WHAT TO PRODUCE =>
Find each line in the data below that contains the word "Review", and copy those lines out.

Saved data entries =>
◇ ◇ ◇ ◇ ◇ ◇ ◇

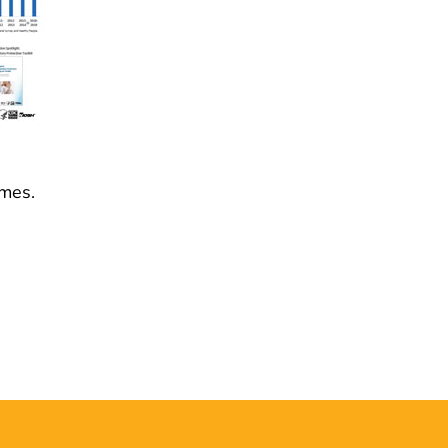
omes.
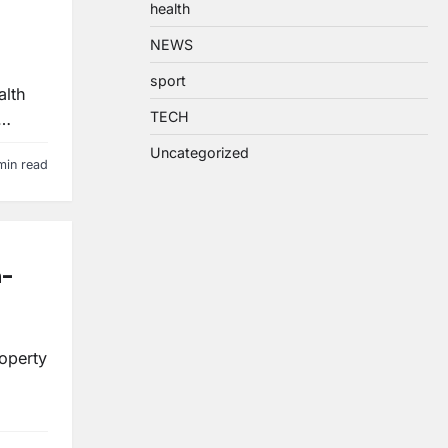
health
NEWS
sport
alth
TECH
?…
Uncategorized
min read
n-
roperty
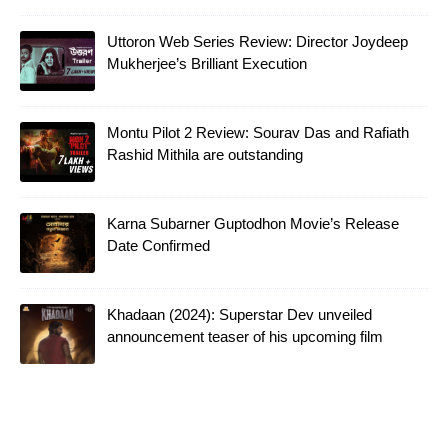
Uttoron Web Series Review: Director Joydeep
Mukherjee’s Brilliant Execution
Montu Pilot 2 Review: Sourav Das and Rafiath
Rashid Mithila are outstanding
Karna Subarner Guptodhon Movie’s Release
Date Confirmed
Khadaan (2024): Superstar Dev unveiled
announcement teaser of his upcoming film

◇ ◇ ◇ ◇ ◇ ◇ ◇

EXERCISE OUTPUT =>
Uttoron Web Series Review: Director Joydeep
Montu Pilot 2 Review: Sourav Das and Rafiath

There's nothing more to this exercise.